## ASSIGNMENT
The response must match the data below exactly, line for line.
--------------------------------
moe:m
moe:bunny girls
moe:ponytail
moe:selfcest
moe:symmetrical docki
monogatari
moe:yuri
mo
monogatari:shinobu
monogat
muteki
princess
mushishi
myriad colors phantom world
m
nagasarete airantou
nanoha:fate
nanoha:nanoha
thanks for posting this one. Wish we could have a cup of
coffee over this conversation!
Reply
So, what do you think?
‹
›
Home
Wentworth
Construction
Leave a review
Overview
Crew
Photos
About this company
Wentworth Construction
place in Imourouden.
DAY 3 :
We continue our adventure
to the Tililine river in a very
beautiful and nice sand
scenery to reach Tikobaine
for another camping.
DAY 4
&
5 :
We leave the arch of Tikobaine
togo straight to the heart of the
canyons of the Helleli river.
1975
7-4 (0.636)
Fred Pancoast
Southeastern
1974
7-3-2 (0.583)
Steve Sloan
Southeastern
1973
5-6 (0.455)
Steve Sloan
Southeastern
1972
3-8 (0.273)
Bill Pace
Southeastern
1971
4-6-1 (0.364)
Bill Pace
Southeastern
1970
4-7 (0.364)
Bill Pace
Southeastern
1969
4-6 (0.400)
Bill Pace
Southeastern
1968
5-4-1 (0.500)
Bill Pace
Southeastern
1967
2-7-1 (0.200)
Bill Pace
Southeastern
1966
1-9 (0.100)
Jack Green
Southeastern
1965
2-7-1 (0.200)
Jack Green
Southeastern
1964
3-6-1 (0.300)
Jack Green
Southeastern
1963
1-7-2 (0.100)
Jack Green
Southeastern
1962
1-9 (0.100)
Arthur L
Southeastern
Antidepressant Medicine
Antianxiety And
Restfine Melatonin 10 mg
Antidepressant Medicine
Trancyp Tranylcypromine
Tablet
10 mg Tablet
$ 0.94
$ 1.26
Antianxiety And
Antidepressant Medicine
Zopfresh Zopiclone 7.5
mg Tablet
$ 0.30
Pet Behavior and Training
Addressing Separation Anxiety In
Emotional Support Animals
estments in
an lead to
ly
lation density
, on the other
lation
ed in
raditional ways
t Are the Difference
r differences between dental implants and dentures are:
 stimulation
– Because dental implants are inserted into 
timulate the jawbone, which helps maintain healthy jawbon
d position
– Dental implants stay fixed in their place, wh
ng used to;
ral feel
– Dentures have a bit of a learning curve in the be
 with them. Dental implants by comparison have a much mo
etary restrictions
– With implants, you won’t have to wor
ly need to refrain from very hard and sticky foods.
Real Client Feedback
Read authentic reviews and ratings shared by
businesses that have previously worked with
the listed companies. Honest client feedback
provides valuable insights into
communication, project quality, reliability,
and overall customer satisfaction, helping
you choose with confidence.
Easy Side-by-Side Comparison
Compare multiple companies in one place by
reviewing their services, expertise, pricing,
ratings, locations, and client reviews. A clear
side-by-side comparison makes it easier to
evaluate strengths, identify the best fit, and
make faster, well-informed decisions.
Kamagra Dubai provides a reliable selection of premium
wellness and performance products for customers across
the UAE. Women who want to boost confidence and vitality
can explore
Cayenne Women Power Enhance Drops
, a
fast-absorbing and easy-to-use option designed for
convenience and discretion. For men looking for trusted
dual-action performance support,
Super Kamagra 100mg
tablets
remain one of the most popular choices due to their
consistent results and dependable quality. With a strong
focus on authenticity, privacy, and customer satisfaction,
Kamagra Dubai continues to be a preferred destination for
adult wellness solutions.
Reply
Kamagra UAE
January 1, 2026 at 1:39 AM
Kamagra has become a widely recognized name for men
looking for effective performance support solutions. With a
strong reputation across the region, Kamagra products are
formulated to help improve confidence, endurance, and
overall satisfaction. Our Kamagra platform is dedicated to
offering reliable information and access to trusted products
--------------------------------
## TASK ANSWER
moe:m
moe:bunny girls
moe:ponytail
moe:selfcest
moe:symmetrical docki
monogatari
moe:yuri
mo
monogatari:shinobu
monogat
muteki
princess
mushishi
myriad colors phantom world
m
nagasarete airantou
nanoha:fate
nanoha:nanoha
thanks for posting this one. Wish we could have a cup of
coffee over this conversation!
Reply
So, what do you think?
‹
›
Home
Wentworth
Construction
Leave a review
Overview
Crew
Photos
About this company
Wentworth Construction
place in Imourouden.
DAY 3 :
We continue our adventure
to the Tililine river in a very
beautiful and nice sand
scenery to reach Tikobaine
for another camping.
DAY 4
&
5 :
We leave the arch of Tikobaine
togo straight to the heart of the
canyons of the Helleli river.
1975
7-4 (0.636)
Fred Pancoast
Southeastern
1974
7-3-2 (0.583)
Steve Sloan
Southeastern
1973
5-6 (0.455)
Steve Sloan
Southeastern
1972
3-8 (0.273)
Bill Pace
Southeastern
1971
4-6-1 (0.364)
Bill Pace
Southeastern
1970
4-7 (0.364)
Bill Pace
Southeastern
1969
4-6 (0.400)
Bill Pace
Southeastern
1968
5-4-1 (0.500)
Bill Pace
Southeastern
1967
2-7-1 (0.200)
Bill Pace
Southeastern
1966
1-9 (0.100)
Jack Green
Southeastern
1965
2-7-1 (0.200)
Jack Green
Southeastern
1964
3-6-1 (0.300)
Jack Green
Southeastern
1963
1-7-2 (0.100)
Jack Green
Southeastern
1962
1-9 (0.100)
Arthur L
Southeastern
Antidepressant Medicine
Antianxiety And
Restfine Melatonin 10 mg
Antidepressant Medicine
Trancyp Tranylcypromine
Tablet
10 mg Tablet
$ 0.94
$ 1.26
Antianxiety And
Antidepressant Medicine
Zopfresh Zopiclone 7.5
mg Tablet
$ 0.30
Pet Behavior and Training
Addressing Separation Anxiety In
Emotional Support Animals
estments in
an lead to
ly
lation density
, on the other
lation
ed in
raditional ways
t Are the Difference
r differences between dental implants and dentures are:
 stimulation
– Because dental implants are inserted into 
timulate the jawbone, which helps maintain healthy jawbon
d position
– Dental implants stay fixed in their place, wh
ng used to;
ral feel
– Dentures have a bit of a learning curve in the be
 with them. Dental implants by comparison have a much mo
etary restrictions
– With implants, you won’t have to wor
ly need to refrain from very hard and sticky foods.
Real Client Feedback
Read authentic reviews and ratings shared by
businesses that have previously worked with
the listed companies. Honest client feedback
provides valuable insights into
communication, project quality, reliability,
and overall customer satisfaction, helping
you choose with confidence.
Easy Side-by-Side Comparison
Compare multiple companies in one place by
reviewing their services, expertise, pricing,
ratings, locations, and client reviews. A clear
side-by-side comparison makes it easier to
evaluate strengths, identify the best fit, and
make faster, well-informed decisions.
Kamagra Dubai provides a reliable selection of premium
wellness and performance products for customers across
the UAE. Women who want to boost confidence and vitality
can explore
Cayenne Women Power Enhance Drops
, a
fast-absorbing and easy-to-use option designed for
convenience and discretion. For men looking for trusted
dual-action performance support,
Super Kamagra 100mg
tablets
remain one of the most popular choices due to their
consistent results and dependable quality. With a strong
focus on authenticity, privacy, and customer satisfaction,
Kamagra Dubai continues to be a preferred destination for
adult wellness solutions.
Reply
Kamagra UAE
January 1, 2026 at 1:39 AM
Kamagra has become a widely recognized name for men
looking for effective performance support solutions. With a
strong reputation across the region, Kamagra products are
formulated to help improve confidence, endurance, and
overall satisfaction. Our Kamagra platform is dedicated to
offering reliable information and access to trusted products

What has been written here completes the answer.